I’ll repeat myself, because I don’t think saying this once conveys the mind blowing brutality of this moment. Stan Hansen hit Vader in the face so hard, so many times that Vader’s eyeball fell out.
Vader, in a moment that no amount of adverbs or adjectives could ever do justice, responded by removing his mask and shoving his eyeball back into his face. He then proceeded to finish the remaining 15 or so minutes of the match like nothing happened. During this time, the only thing keeping Vader’s eyeball in place was his swollen eyelid, as Hansen also broke Vader’s eye socket with his blows. [Here's a link to the match itself, but I honestly can't recommend watching it.] Vader would undergo reconstructive surgery to repair the broken bones and keep his eye in place, and miss little ring time.
By the way, Vader and Hansen, were then and still are close friends in real life.
Anybody who has even a passing familiarity with hockey in the 1980s should recognize the name Clint Malarchuk. Not because he’s particularly skilled or hold any records. Clint Malarchuk is noteworthy pretty much everyone agrees he should probably be dead.
In March of 1989, Malarchuk was net minding for the Buffalo Sabres against the visiting St. Louis blues when, mid game, Steve Tuttle of the Blues and Malarchuk’s own defender became entangled in pursuit of a loose puck near the net. Both men crashed into the net, causing Tuttle’s feet to leave the ice, wind up pointing upward, and slashing Malarchuk’s throat.
Malarchuk immediately recognized what had happened to him, and clutched his throat while Buffalo and St. Louis players signaled to the bench for their respective trainers. Buffalo trainer Jim Pizzutelli reached Malarchuk almost immediately, and used skills picked up as an Army medic in Vietnam to pinch off the bleeding in Malarchuk’s carotid artery, and held his hand in the wound until doctors arrived to close it.

§ Exercise
Reproduce word for word everything in the sports injury passage above, from "I’ll repeat myself, because" down to "eyeball fell out.".

§ Supplied material
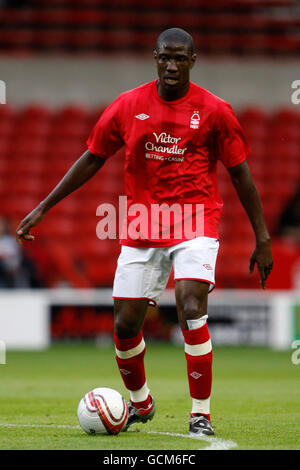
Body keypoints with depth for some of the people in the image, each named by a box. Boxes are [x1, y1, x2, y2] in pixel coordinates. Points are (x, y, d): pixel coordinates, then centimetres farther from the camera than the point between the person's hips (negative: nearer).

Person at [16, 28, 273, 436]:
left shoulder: (214, 110, -3)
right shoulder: (127, 106, 3)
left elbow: (240, 173, 4)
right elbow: (92, 159, 12)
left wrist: (262, 238, 2)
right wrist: (43, 208, 10)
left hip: (195, 222, -3)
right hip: (141, 228, 3)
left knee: (192, 309, -22)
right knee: (125, 325, 2)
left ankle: (201, 415, -11)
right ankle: (140, 403, 30)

§ Exercise solution
I’ll repeat myself, because I don’t think saying this once conveys the mind blowing brutality of this moment. Stan Hansen hit Vader in the face so hard, so many times that Vader’s eyeball fell out.